To potentially speed things up, you can patch scipy.signal.fftconvolve to use the pyFFTW interface:

from timeit import Timer

import numpy
import pyfftw
import scipy.signal

# Planning first and enabling cache for optimization
shape = (1024, 512)
a = pyfftw.empty_aligned(shape, dtype="complex128")
b = pyfftw.empty_aligned(shape, dtype="complex128")
pyfftw.interfaces.cache.enable()

a[:] = numpy.random.randn(*shape) + 1j * numpy.random.randn(*shape)
b[:] = numpy.random.randn(*shape) + 1j * numpy.random.randn(*shape)

t = Timer(lambda: scipy.signal.fftconvolve(a, b))
print(f"Vanilla: {t.timeit(number=100):1.3f} seconds")

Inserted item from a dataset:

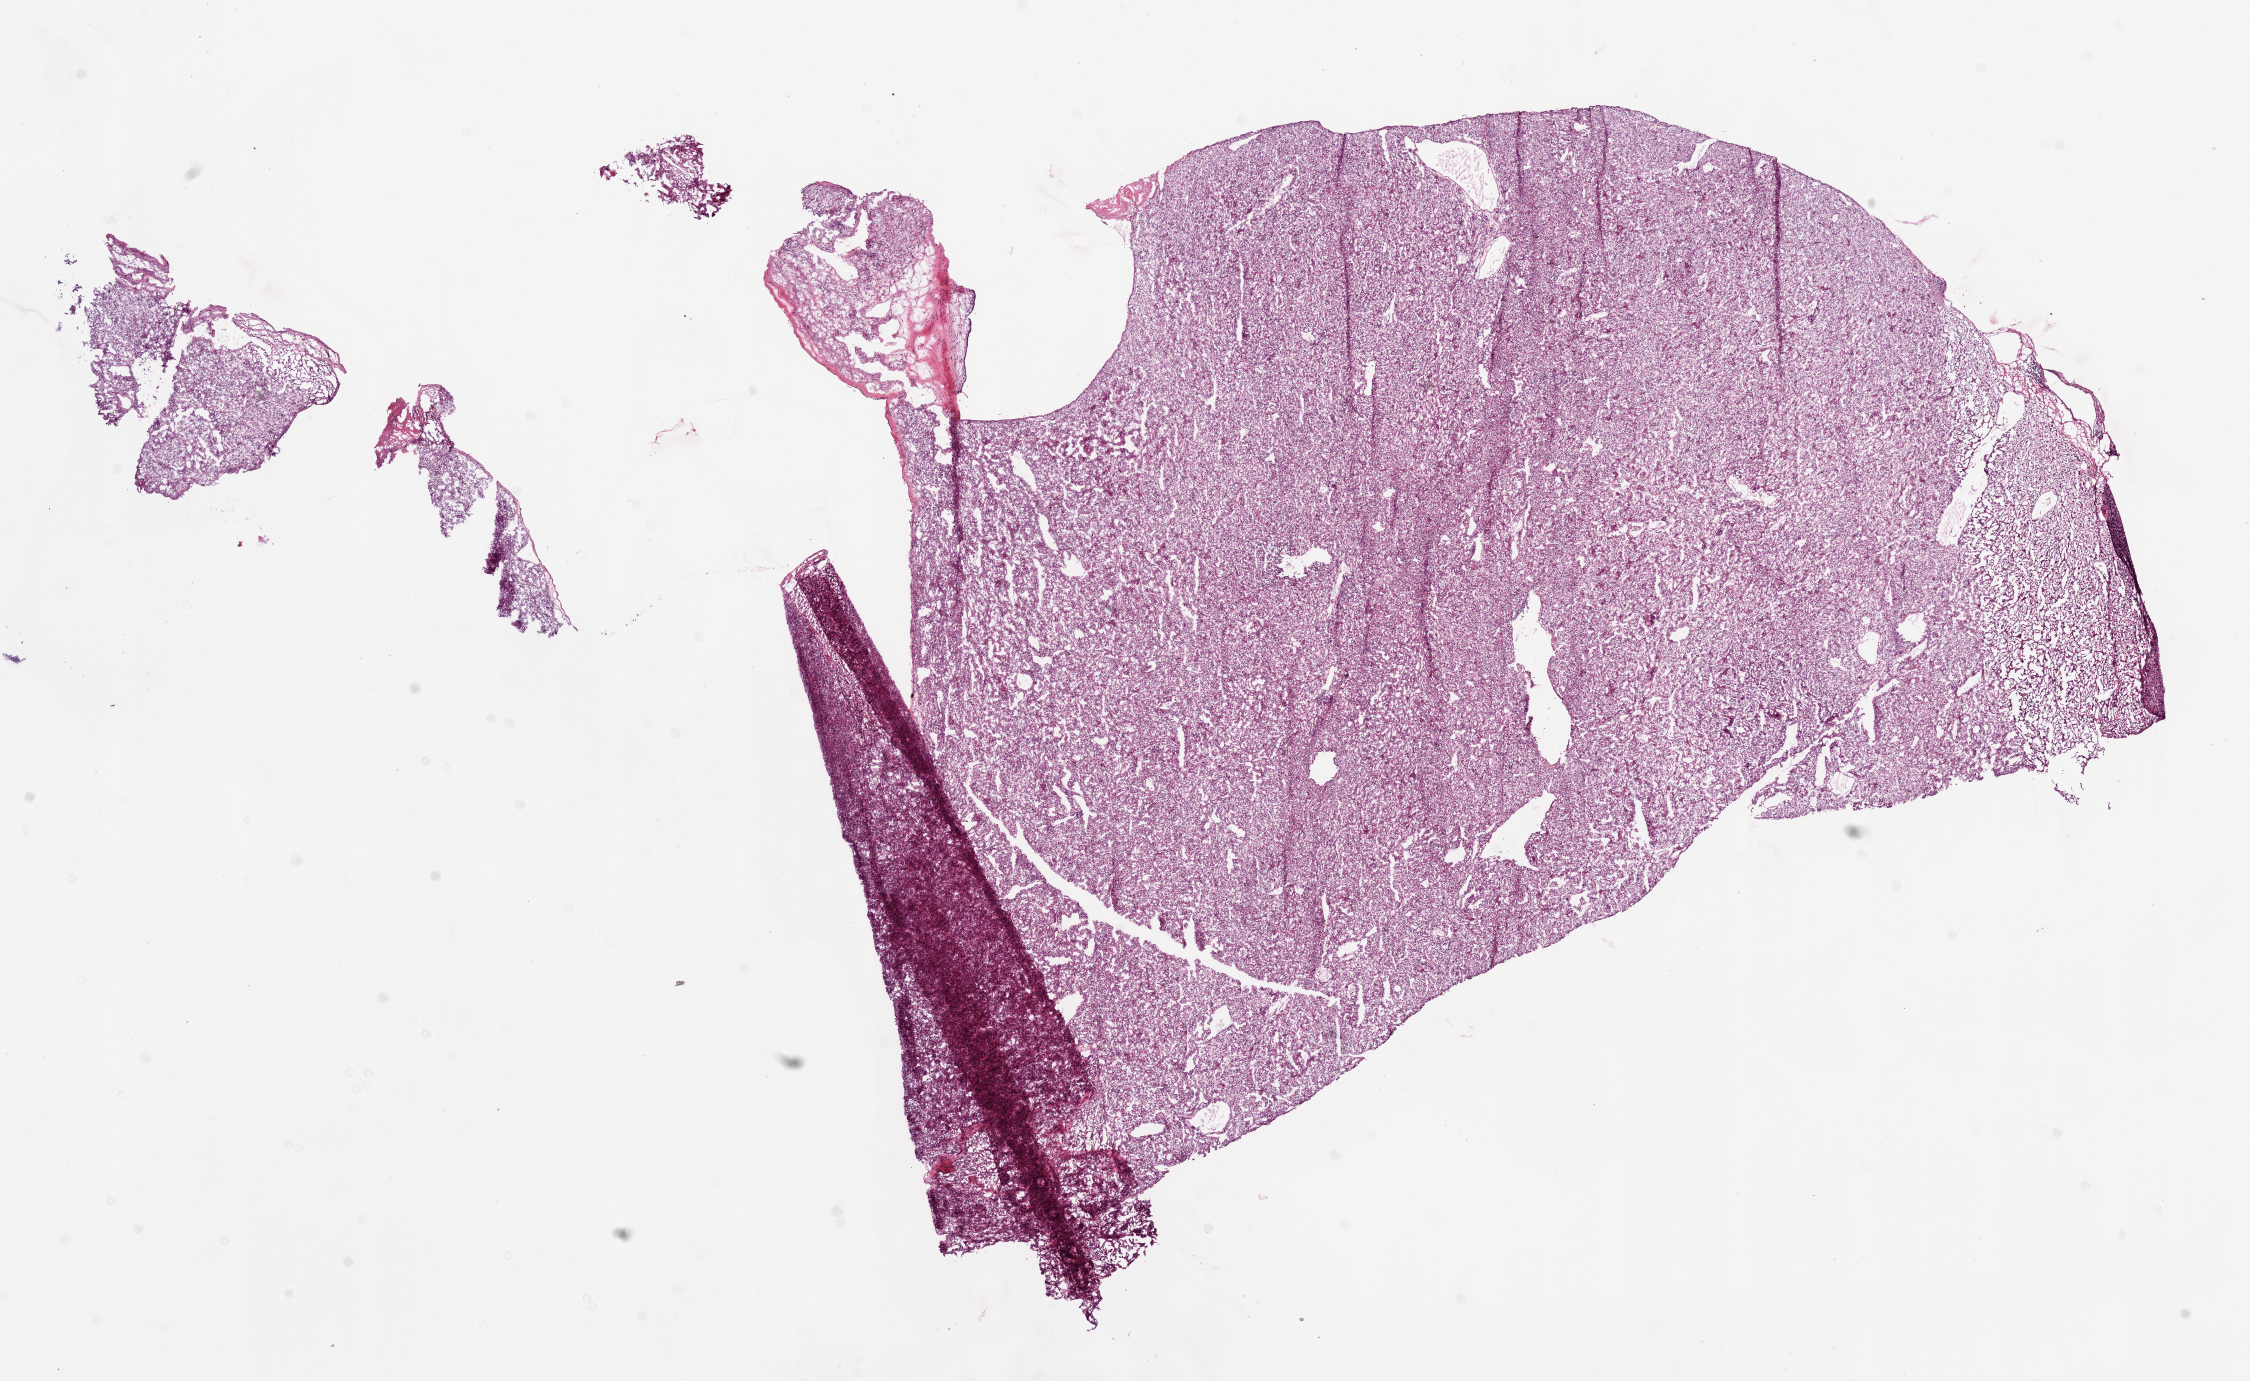
Digitized H&E-stained tissue section (whole slide) — low-resolution overview of the scanned area, about 18.1 x 11.1 mm (slide scanned at 20x); frozen section from the bottom of the tissue portion; kidney, primary tumour sample. Male patient; age at initial diagnosis 82 years. Histologic grade: G2 (moderately differentiated). Pathologist review of this section (percent, as recorded): tumour cells 95%, tumour nuclei 90%, normal cells 0%, stromal cells 5%, necrosis 0%.
Histologic diagnosis: Clear cell adenocarcinoma, NOS. AJCC pathologic stage: I. TNM: T1a NX M0.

# Patching `fftpack` with `pyfftw.interfaces.scipy_fftpack`
scipy.fftpack = pyfftw.interfaces.scipy_fftpack
scipy.signal.fftconvolve(a, b)

print(f"Patched: {t.timeit(number=100):1.3f} seconds")

However I did not get noticeable improvements.

pyFFTW has the potential to enhance performance when dealing with extensive data arrays. However, when it comes to iterating a specific number of operations sequentially on reduced databases, the improvements prove to be rather minimal.